Bilińska appartenait à une génération de femmes qui se sont battues avec acharnement pour accéder à une formation artistique officielle, à une époque où les académies d’art européennes refusaient encore aux femmes l’inscription à part entière. Comme plusieurs de ses contemporaines, elle a dû étudier à l’étranger ; elle s’est formée à Munich et à Paris, où les femmes pouvaient au moins fréquenter des ateliers privés et bénéficier du type d’enseignement professionnel qui leur était refusé chez elles, comme en Pologne. Elle s’est forgé une réputation notamment grâce à ses portraits et ses scènes de genre, rendus avec les coups de pinceau souples et nuancés, caractéristiques du réalisme académique de la fin du XIXe siècle.
Son Autoportrait inachevé est l’une de ses œuvres les plus discrètement émouvantes.
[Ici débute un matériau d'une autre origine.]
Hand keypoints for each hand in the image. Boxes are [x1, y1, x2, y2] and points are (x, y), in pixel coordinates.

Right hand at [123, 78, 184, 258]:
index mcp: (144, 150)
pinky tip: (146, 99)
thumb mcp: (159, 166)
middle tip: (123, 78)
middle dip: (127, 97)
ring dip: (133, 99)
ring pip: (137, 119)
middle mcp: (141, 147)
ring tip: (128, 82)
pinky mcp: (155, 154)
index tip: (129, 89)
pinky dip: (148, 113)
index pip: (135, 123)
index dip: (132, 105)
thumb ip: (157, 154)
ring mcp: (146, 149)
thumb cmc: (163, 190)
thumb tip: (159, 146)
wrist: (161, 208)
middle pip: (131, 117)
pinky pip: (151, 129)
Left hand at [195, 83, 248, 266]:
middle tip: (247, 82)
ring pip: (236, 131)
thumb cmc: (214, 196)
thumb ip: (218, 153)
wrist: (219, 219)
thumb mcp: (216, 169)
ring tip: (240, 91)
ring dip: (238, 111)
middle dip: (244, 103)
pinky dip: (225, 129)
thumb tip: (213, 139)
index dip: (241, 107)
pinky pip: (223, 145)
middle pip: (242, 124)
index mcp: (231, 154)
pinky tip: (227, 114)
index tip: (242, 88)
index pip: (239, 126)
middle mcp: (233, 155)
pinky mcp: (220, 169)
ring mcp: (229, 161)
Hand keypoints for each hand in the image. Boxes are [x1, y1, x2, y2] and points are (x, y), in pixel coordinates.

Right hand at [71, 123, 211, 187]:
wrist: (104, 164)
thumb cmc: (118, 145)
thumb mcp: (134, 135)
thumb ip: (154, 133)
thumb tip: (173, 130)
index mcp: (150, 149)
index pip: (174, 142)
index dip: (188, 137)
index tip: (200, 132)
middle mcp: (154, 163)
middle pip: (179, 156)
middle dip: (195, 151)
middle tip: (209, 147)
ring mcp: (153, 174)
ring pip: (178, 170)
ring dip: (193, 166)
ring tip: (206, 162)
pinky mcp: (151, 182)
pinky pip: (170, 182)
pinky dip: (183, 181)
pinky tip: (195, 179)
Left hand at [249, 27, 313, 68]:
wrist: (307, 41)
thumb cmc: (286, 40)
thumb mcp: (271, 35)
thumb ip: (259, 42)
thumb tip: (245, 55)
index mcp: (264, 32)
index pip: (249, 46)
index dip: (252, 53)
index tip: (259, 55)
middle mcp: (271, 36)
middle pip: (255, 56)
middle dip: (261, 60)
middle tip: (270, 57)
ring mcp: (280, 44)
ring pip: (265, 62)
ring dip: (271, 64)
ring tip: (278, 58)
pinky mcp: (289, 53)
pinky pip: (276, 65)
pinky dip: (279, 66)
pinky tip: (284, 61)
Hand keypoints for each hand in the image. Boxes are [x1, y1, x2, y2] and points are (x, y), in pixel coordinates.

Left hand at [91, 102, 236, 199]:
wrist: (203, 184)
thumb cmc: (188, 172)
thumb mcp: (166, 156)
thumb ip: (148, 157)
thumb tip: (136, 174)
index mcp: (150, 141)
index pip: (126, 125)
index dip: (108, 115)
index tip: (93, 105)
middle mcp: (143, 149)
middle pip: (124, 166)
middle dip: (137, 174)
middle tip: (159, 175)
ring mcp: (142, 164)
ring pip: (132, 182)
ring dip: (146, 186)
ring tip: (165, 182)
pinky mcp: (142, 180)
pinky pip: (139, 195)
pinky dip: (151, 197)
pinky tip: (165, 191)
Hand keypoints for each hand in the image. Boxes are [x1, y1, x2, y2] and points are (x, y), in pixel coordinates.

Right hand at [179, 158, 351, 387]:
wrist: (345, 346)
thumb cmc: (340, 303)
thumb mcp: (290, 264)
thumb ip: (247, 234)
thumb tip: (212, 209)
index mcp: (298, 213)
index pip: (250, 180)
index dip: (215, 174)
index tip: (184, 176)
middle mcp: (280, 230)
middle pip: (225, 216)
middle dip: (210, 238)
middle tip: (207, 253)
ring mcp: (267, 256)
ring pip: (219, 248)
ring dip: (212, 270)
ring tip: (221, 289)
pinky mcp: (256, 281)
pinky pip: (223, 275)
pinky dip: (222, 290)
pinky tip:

La toile s’interrompt en plein travail ; certaines parties du visage et des vêtements sont travaillées avec une véritable finition, tandis que d’autres zones restent à l’état brut, comme des esquisses, laissant apparaître le dessin préparatoire et la séquence de sa méthode de travail. Il ne s’agit pas d’un choix stylistique ; c’est simplement là que la peinture s’est arrêtée. Bilińska est décédée en 1892, à l’âge de 39 ans seulement, laissant le portrait inachevé.